### [SELECTED EXTRACT]
□ □ □ □ □

Why Groupon’s Deal Sucks for Groupon – The Achilles Heel of Margin

Sifting through the huzzah and the social hollerbaloo about Groupon’s IPO, I realize a simple fact. Everyone is trying to explain why Daily Deals are bad for merchants and consumers, which might be true.

Any performance marketer with any experience will know that Daily Deals suck for Groupon because of their margins, and that is the real weakness here. It is why this company can’t even make it up in volume, to follow the old retail lie. The model is broken…

Just reading Groupon is Effectively Insolvent, and you see that the burn rate here is driven by $290 million in payments due to merchants, which are paid every 60 days.

Take that off the board and Groupon becomes profitable, but instead you have a model that is trying to act like Google – charging businesses 20-25%, but faced with a much more limited, less scalable market than clicks, and way more support and sales issues.

Here’s why Groupon’s Deals Don’t Work For Groupon

1. Deals Draw People Who Are Loyal to Price, not the Business

This is the obvious one, and why I hate all those small businesses complaining.  The deals/rewards/coupon space is notorious for being filled with people who know how to game the system, who are loyal only to the recent deal, and are not there to be long term customers.

□ □ □ □ □

### [DATA SEGMENT]
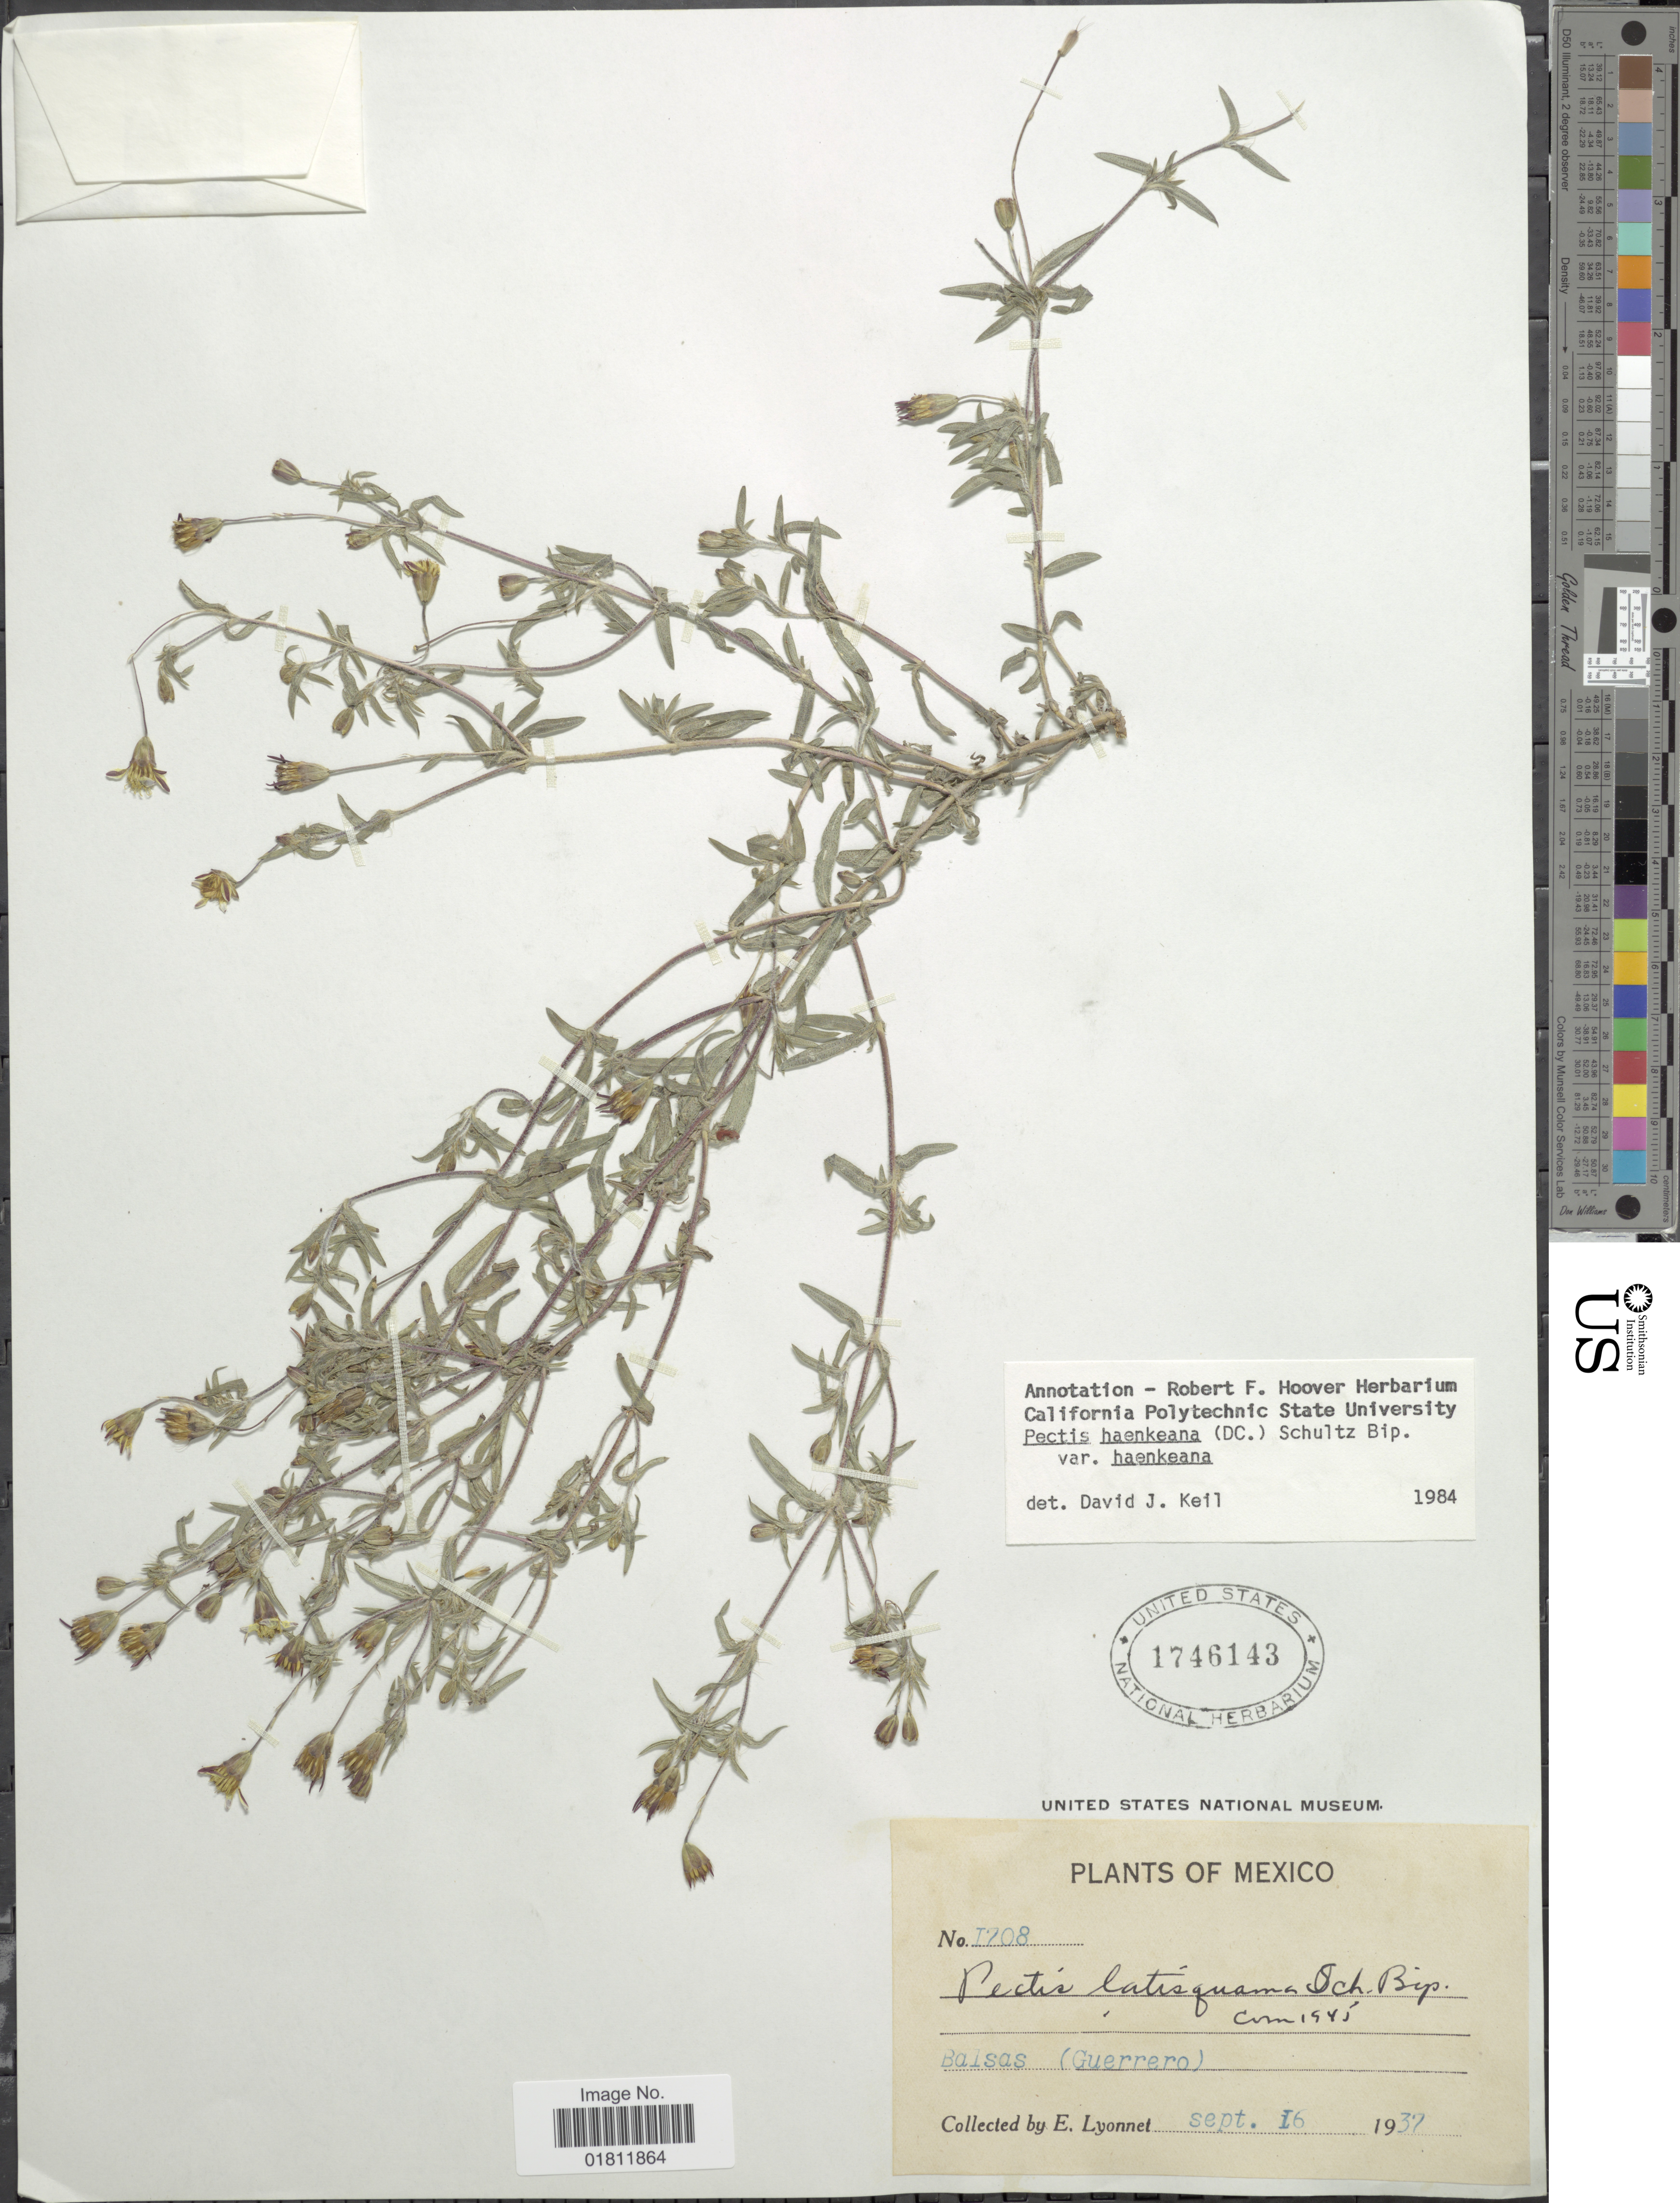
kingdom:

□ □ □ □ □

### [OBJECTIVE]
Pick up the piece on why Groupon's daily deals hurt Groupon and continue it from where it stops.

### [REPLY TO THE TASK]
You can turn Deals into a decent lead generator, if you know what that means. Deals drive traffic that really hasn’t paid, because you are comping the first visit. If you cannot turn that into a repeat visit, and do that when they are there, not later, you are toast.

Contrary to popular belief, this is not just driven by the recession. Deals always work in any economy because people want the illusion that they are saving money.  That’s why most successful Deals have been the result of discounting a very high “retail” price that no sane person will pay, and that practice is being limited.

So now you have the true Deal, which drives crap traffic. It does not drive quality, except maybe for spas and hair salons so far. And that’s just the way Deals go, have gone, and will go, it’s the nature of the beast.

2. Groupon Deals draw businesses who believe that these will all be new customers, and ignore the Deal reality.

They really think people will just come in, love them, and on their own accord, come back again and again. Then a bunch of their same customers come in for a Deal and they complain.

Best of all, they talk themselves into getting paid 60 days later from Groupon for that Deal, for their 25%! Why don’t they apply that to the discount they give the customer, ie take nothing and apply what they would get paid to what the customer pays for the Deal?

That would cut a 50% deal into 25% (and hold on, because this 25% is what really makes the deal suck for Groupon).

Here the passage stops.